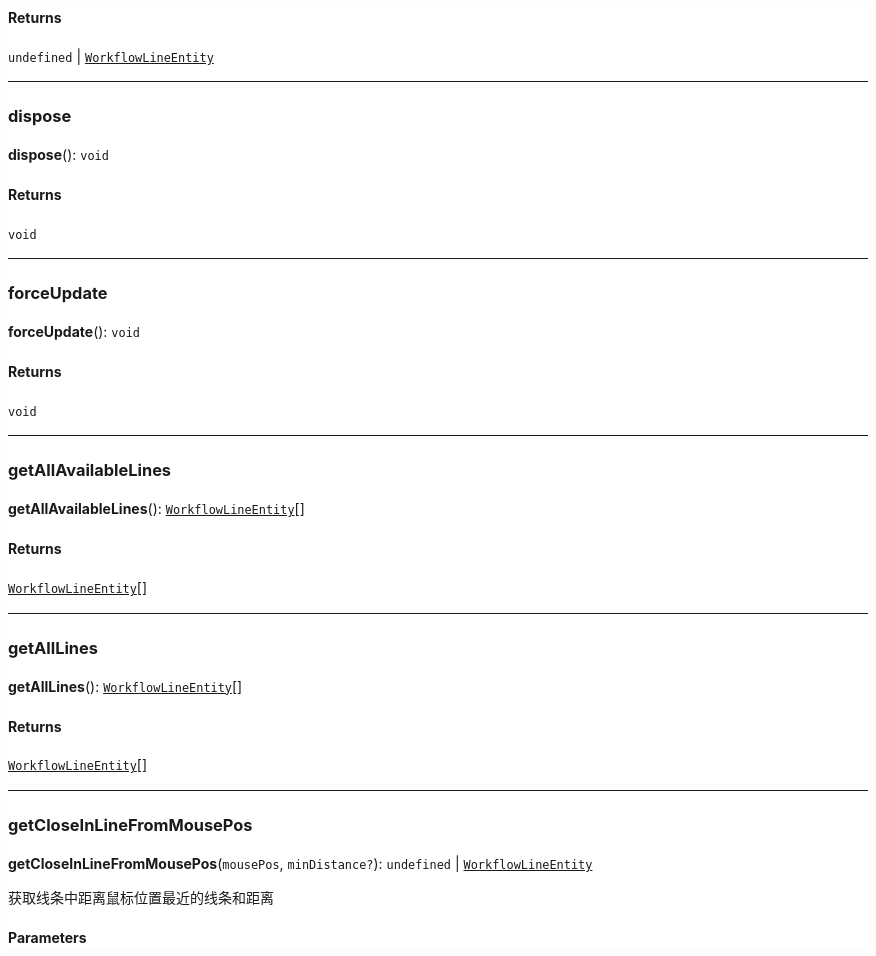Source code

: #### Returns

`undefined` | [`WorkflowLineEntity`](/auto-docs/free-layout-editor/classes/WorkflowLineEntity.md)

***

### dispose

**dispose**(): `void`

#### Returns

`void`

***

### forceUpdate

**forceUpdate**(): `void`

#### Returns

`void`

***

### getAllAvailableLines

**getAllAvailableLines**(): [`WorkflowLineEntity`](/auto-docs/free-layout-editor/classes/WorkflowLineEntity.md)\[]

#### Returns

[`WorkflowLineEntity`](/auto-docs/free-layout-editor/classes/WorkflowLineEntity.md)\[]

***

### getAllLines

**getAllLines**(): [`WorkflowLineEntity`](/auto-docs/free-layout-editor/classes/WorkflowLineEntity.md)\[]

#### Returns

[`WorkflowLineEntity`](/auto-docs/free-layout-editor/classes/WorkflowLineEntity.md)\[]

***

### getCloseInLineFromMousePos

**getCloseInLineFromMousePos**(`mousePos`, `minDistance?`): `undefined` | [`WorkflowLineEntity`](/auto-docs/free-layout-editor/classes/WorkflowLineEntity.md)

获取线条中距离鼠标位置最近的线条和距离

#### Parameters
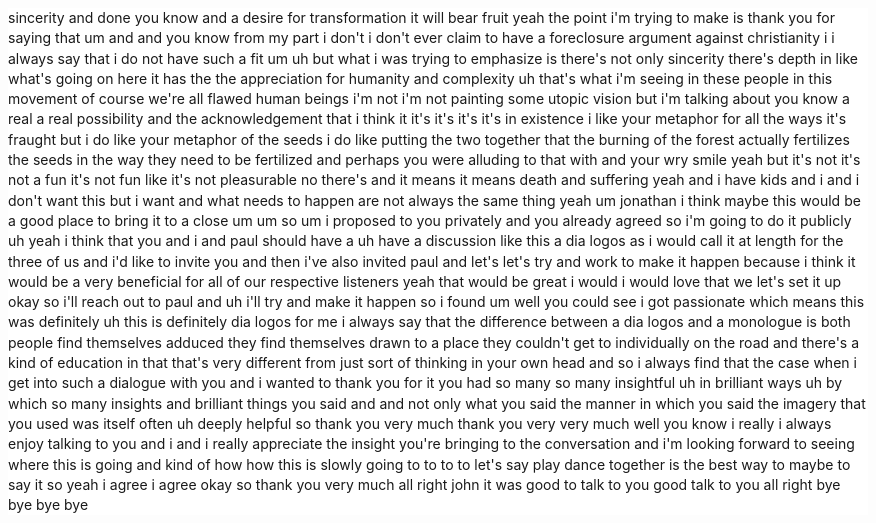 sincerity and done you know and a desire for transformation it will bear fruit yeah the point i'm trying to make is thank you for saying that um and and you know from my part i don't i don't ever claim to have a foreclosure argument against christianity i i always say that i do not have such a fit um uh but what i was trying to emphasize is there's not only sincerity there's depth in like what's going on here it has the the appreciation for humanity and complexity uh that's what i'm seeing in these people in this movement of course we're all flawed human beings i'm not i'm not painting some utopic vision but i'm talking about you know a real a real possibility and the acknowledgement that i think it it's it's it's it's in existence i like your metaphor for all the ways it's fraught but i do like your metaphor of the seeds i do like putting the two together that the burning of the forest actually fertilizes the seeds in the way they need to be fertilized and perhaps you were alluding to that with and your wry smile yeah but it's not it's not a fun it's not fun like it's not pleasurable no there's and it means it means death and suffering yeah and i have kids and i and i don't want this but i want and what needs to happen are not always the same thing yeah um jonathan i think maybe this would be a good place to bring it to a close um um so um i proposed to you privately and you already agreed so i'm going to do it publicly uh yeah i think that you and i and paul should have a uh have a discussion like this a dia logos as i would call it at length for the three of us and i'd like to invite you and then i've also invited paul and let's let's try and work to make it happen because i think it would be a very beneficial for all of our respective listeners yeah that would be great i would i would love that we let's set it up okay so i'll reach out to paul and uh i'll try and make it happen so i found um well you could see i got passionate which means this was definitely uh this is definitely dia logos for me i always say that the difference between a dia logos and a monologue is both people find themselves adduced they find themselves drawn to a place they couldn't get to individually on the road and there's a kind of education in that that's very different from just sort of thinking in your own head and so i always find that the case when i get into such a dialogue with you and i wanted to thank you for it you had so many so many insightful uh in brilliant ways uh by which so many insights and brilliant things you said and and not only what you said the manner in which you said the imagery that you used was itself often uh deeply helpful so thank you very much thank you very very much well you know i really i always enjoy talking to you and i and i really appreciate the insight you're bringing to the conversation and i'm looking forward to seeing where this is going and kind of how how this is slowly going to to to to let's say play dance together is the best way to maybe to say it so yeah i agree i agree okay so thank you very much all right john it was good to talk to you good talk to you all right bye bye bye bye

• _ACTIVITY_
Give only the number of lines in the records that contain the string "getAllLines", counting uppercase and lowercase letters as different.

• _TASK RESPONSE_
2